Mengunjungi Ice Skating Surabaya

     Memasuki liburan sekolah beberapa mall seperti Lenmarc maupun Grand City menyediakan lahan untuk para anak yang berlibur untuk bermain ice skating. Jika anda berdomisili di Surabaya Barat anda bisa mengunjungi Lenmarc. Bertempat di LG floor,para anak maupun orang dewasa dapat bermain ice skating. Ruang gerak yang disediakan pun cukup besar.
Lenmarc
Lenmarc
          Jika anda berada di pusat kota tentu lebih mudah untuk berkunjung ke Grand City. Terletak di lantai Ground dekat pintu masuk Mall,tentu anda tidak akan kesulitan untuk menemukannya.

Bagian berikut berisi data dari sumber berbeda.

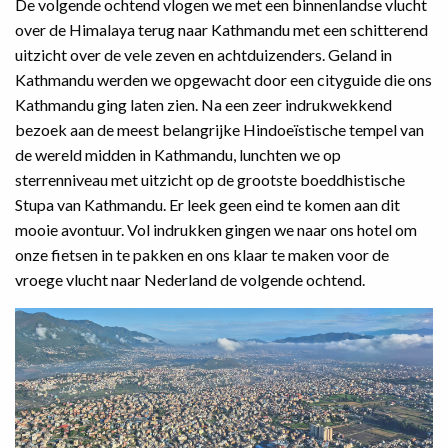
De volgende ochtend vlogen we met een binnenlandse vlucht
over de Himalaya terug naar Kathmandu met een schitterend
uitzicht over de vele zeven en achtduizenders. Geland in
Kathmandu werden we opgewacht door een cityguide die ons
Kathmandu ging laten zien. Na een zeer indrukwekkend
bezoek aan de meest belangrijke Hindoeïstische tempel van
de wereld midden in Kathmandu, lunchten we op
sterrenniveau met uitzicht op de grootste boeddhistische
Stupa van Kathmandu. Er leek geen eind te komen aan dit
mooie avontuur. Vol indrukken gingen we naar ons hotel om
onze fietsen in te pakken en ons klaar te maken voor de
vroege vlucht naar Nederland de volgende ochtend.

     Untuk dapat bermain Ice Skating anda cukup membayar 50.000 rupiah pada hari biasa , pada hari sabtu dan minggu uang sebesar 60.000 harus anda keluarkan untuk dapat masuk ke wahana ini.
     Bingung mau mengajak buah hati untuk rekreasi,tentu wahana ini bisa menjadi opsi pilihan anda bukan?

Kamis, 18 Juni 2015

Berfoto Bersama Makanan

     Lucu juga ketika menyaksikan seorang pria paruh baya di sebuah restoran steak,ketika makanan datang ia tidak segera menyantapnya melainkan berfoto dengan makanannya tersebut.
     Pergeseran budaya tampaknya menjalar ke seluruh lapisan masyarakat baik yang muda maupun yang tua tanpa terkecuali. Semuanya tampak ingin eksis,baik dalam lingkungan keluarga ataupun masyarakat,tanpa terkecuali.
     Apakah hal tersebut salah? Toh mereka membayar untuk makanan tersebut,tidak juga merugikan orang lain,mengganggu orang lain pun tidak. Atau malah saya yang salah karena KEPO?
    Pun sama dengan saya sendiri,terkadang foto untuk saya dokumentasikan atau saya tampilkan di blog ini,istilahnya jadi bahan tulisan pribadi. Kalau bisa malah menjadi referensi bagi orang lain, bermanfaat bukan?
     Tiap orang memiliki tujuannya masing-masing. O\Pada akhirnya saya hanya menjadi penonton dan saksi akan kejadian-kejadian seperti itu. Siapa tahu orang tersebut memfoto makanannya karena ia kesepian. Foto tersebut ditunjukkan kepada anak atau keluarga maupun rekan yang berada di luar kota atau luar negeri Menunjukkan bahwa ia sedang menyatap hidangan yang lezat. Berharap ada yang memberi tanggapan akan foto yang ia abadikan dalam bingkai kamera.
     Di penghujung tulisan ini semua adalah asumsi,tanpa statistik,tanpa resolusi,hanya perasaan empati. Berharap tulisan ini memiliki makna. Minimal bagi sang penulis sendiri.